[Material shown — start]

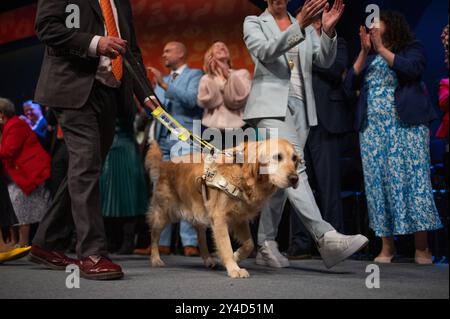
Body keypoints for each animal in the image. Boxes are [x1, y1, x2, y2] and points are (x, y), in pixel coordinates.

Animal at [147, 139, 302, 278]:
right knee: (154, 236)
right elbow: (226, 246)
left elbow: (249, 244)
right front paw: (234, 269)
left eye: (294, 159)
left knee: (201, 238)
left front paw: (237, 256)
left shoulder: (239, 219)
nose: (294, 178)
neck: (241, 173)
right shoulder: (219, 218)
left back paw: (208, 259)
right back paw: (155, 259)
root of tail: (165, 164)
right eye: (277, 157)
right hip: (163, 214)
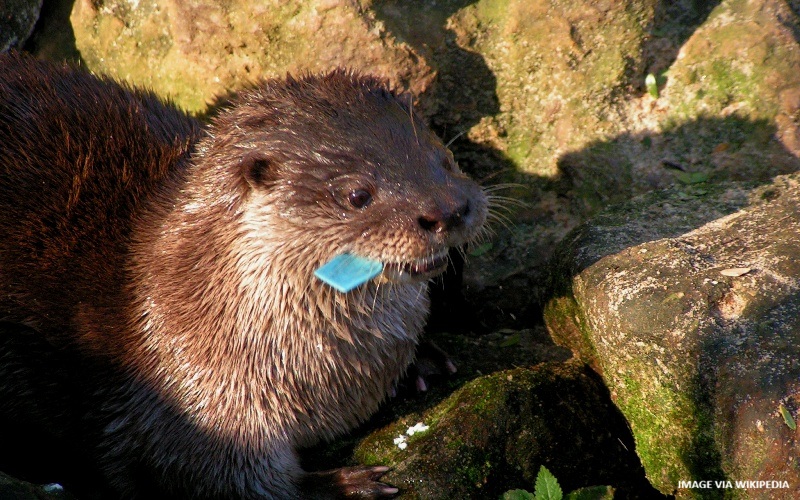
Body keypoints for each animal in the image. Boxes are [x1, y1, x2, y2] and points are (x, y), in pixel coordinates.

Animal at [0, 51, 488, 498]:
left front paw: (422, 359)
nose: (449, 209)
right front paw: (342, 485)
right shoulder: (190, 403)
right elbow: (212, 477)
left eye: (444, 158)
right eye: (357, 194)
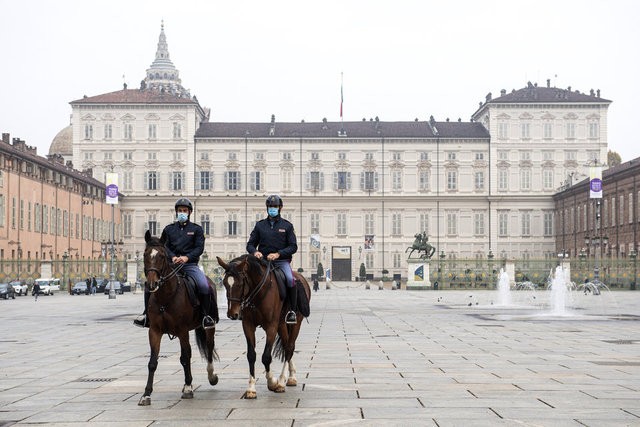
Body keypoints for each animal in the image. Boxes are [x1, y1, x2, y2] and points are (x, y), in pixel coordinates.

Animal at [139, 231, 219, 408]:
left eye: (162, 256)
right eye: (145, 254)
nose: (152, 284)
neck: (165, 297)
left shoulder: (182, 331)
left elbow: (185, 357)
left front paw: (188, 387)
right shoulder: (154, 331)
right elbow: (152, 362)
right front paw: (146, 394)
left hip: (209, 327)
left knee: (209, 349)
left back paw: (211, 376)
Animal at [216, 256, 312, 400]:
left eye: (240, 284)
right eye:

[Material shown — finish]

Retype every entry exactly as written. Leave the pictures out.

* Task solution *
Body keypoints for each animal in the image. Boxes are [x1, y1, x2, y2] and points are (x, y), in pixel coordinates.

Animal at [147, 139, 302, 278]:
right knee: (154, 236)
right elbow: (226, 246)
left elbow: (249, 244)
right front paw: (234, 269)
left eye: (294, 159)
left knee: (201, 238)
left front paw: (237, 256)
left shoulder: (239, 219)
nose: (294, 178)
neck: (241, 173)
right shoulder: (219, 218)
left back paw: (208, 259)
right back paw: (155, 259)
root of tail: (165, 164)
right eye: (277, 157)
right hip: (163, 214)
Body keypoints for each animal in the image. Boxes are [x1, y1, x2, y2] and points are (x, y), in pixel coordinates.

Animal at [0, 51, 488, 498]:
left front paw: (422, 359)
nose: (449, 209)
right front paw: (342, 485)
right shoulder: (190, 403)
right elbow: (212, 477)
left eye: (444, 158)
right eye: (357, 194)
Body keypoints for each animal in the image. Boxes are [x1, y1, x2, y2] and points are (x, y), in pixel coordinates.

Animal at [139, 231, 219, 408]:
left eye: (162, 256)
right eye: (145, 254)
nose: (152, 284)
neck: (165, 297)
left shoulder: (182, 331)
left elbow: (185, 357)
left front paw: (188, 387)
right shoulder: (154, 331)
right elbow: (152, 362)
right front paw: (146, 394)
left hip: (209, 327)
left knee: (209, 349)
left back paw: (211, 376)
Animal at [216, 256, 312, 400]:
left eye: (240, 284)
right eye:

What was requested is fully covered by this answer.